The Rise & Risks of Observability Data

Nick Heudecker
Nick Heudecker, Senior Director of Market Strategy, Cribl
2 years ago

Over the last two years, the increasing complexity of modern distributed systems and application architectures has expanded the security surface area of every enterprise. It has also highlighted the limits of legacy detection and response approaches. Detection and response tooling, like XDR and SIEM, remains fixated on collecting and reporting alerts, burying teams in low-value work doing triage and potentially missing critical breaches. Applying observability principles to today’s security environments allows teams to boost the signal in a sea of noisy data and see more of what’s happening across their environments, without the limits imposed by legacy methods and products.

What is Observability?

Observability comes from industrial control theory in the 1960s. The idea is, that if you have enough data, you can infer the internal state of a system from its outputs. This takes a fundamentally different approach than monitoring’s alert-based methods; it allows you to ask questions about a system that digs deeper than the pre-defined thresholds from your monitoring and alerting systems. Observability isn’t a replacement for monitoring, however, each plays a role. The reality is you need both observability and monitoring for full insight into your environment. Observability gives you greater flexibility for coping with unknowns, while monitoring offers reliable processes for dealing with the expected.

The Challenge of Processing so Much Data

Observability requires collecting massive amounts of data from systems, networks, and applications to feed its discovery process. As systems and applications become more complex, figuring out what went wrong and why becomes much more challenging. Collecting logs, metrics, events, and traces from different sources such as firewalls, agents, containers, and syslog servers, then sending these huge volumes of data to various destinations such as your SIEM tools or data analytics platforms can create an unnecessary financial and technical burden on your organization’s infrastructure. Most enterprises have 20 to 30 monitoring tools, each with its own dedicated agents, resulting in disconnected silos of information. With increasing demands to retain and monitor all forms of data traversing a company’s network, security cannot simply discard excess data, so the path forward becomes streamlining data processing.

Observability Pipelines

Coping with this data challenge requires a new way of thinking about observability data. Companies are adopting specially-designed pipelines to connect the sources and destinations of observability and security data. These pipelines allow companies to route data to multiple destinations, enrich data in flight and reduce data volumes before ingestion. The term ‘observability pipeline’ addresses a very specific problem that arises from data and tool sprawl.
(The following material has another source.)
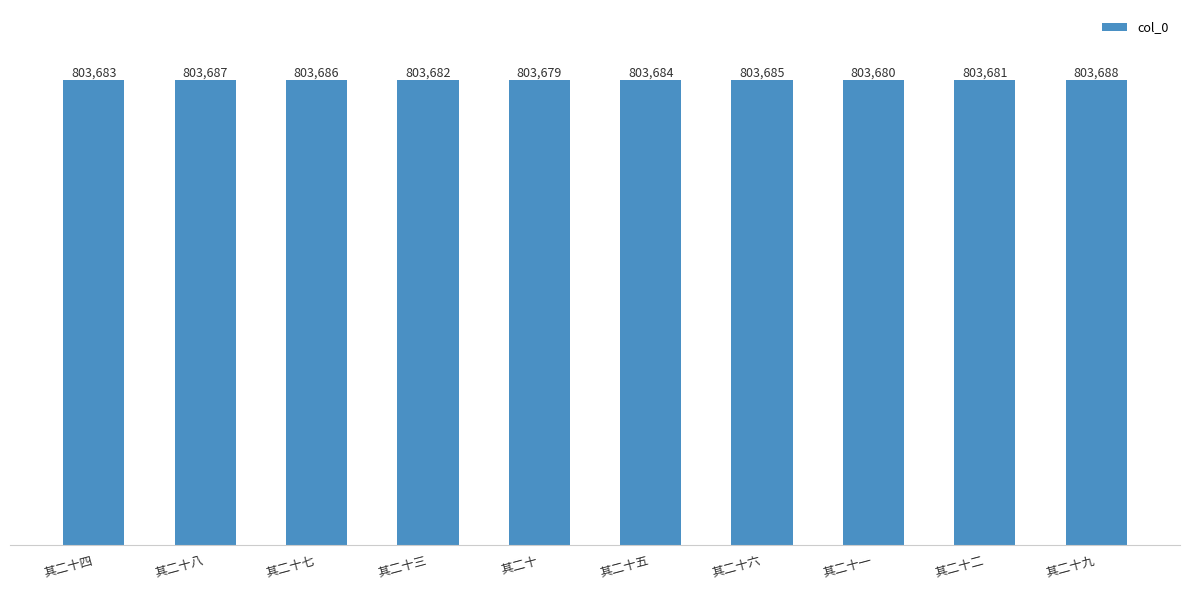

Count the values in the range 803681 to 803686.

6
An example of observability pipelines between sources and destinations

An observability pipeline is a strategic control layer positioned between the various sources of data, like networks, servers, applications, and software agents, and the multiple destinations in today’s IT and SecOps environments. Instead of relying on siloed point-to-point connections, an observability pipeline centralizes all of your observability data processing, giving your teams full control over every aspect of your data.

Abstracting the sources and destinations of observability data offers massive benefits to IT and SecOps teams. For example, it can provide a single point for governing data and applying consistent rules for data redaction, access control, and sharing. It can also help reduce the amount of redundant data flowing into downstream systems like logging analytics, SIEM, and SOAR platforms, or accelerate the onboarding of new tools by sharing data from one source with multiple destinations.

The observability market is maturing whilst continually opening new doors for opportunities and growth of data management and insight. As the amount of data and toolsets increase, organizations want to keep an eye on the management and complexity involved in architecting and orchestrating at a continually increasing scale.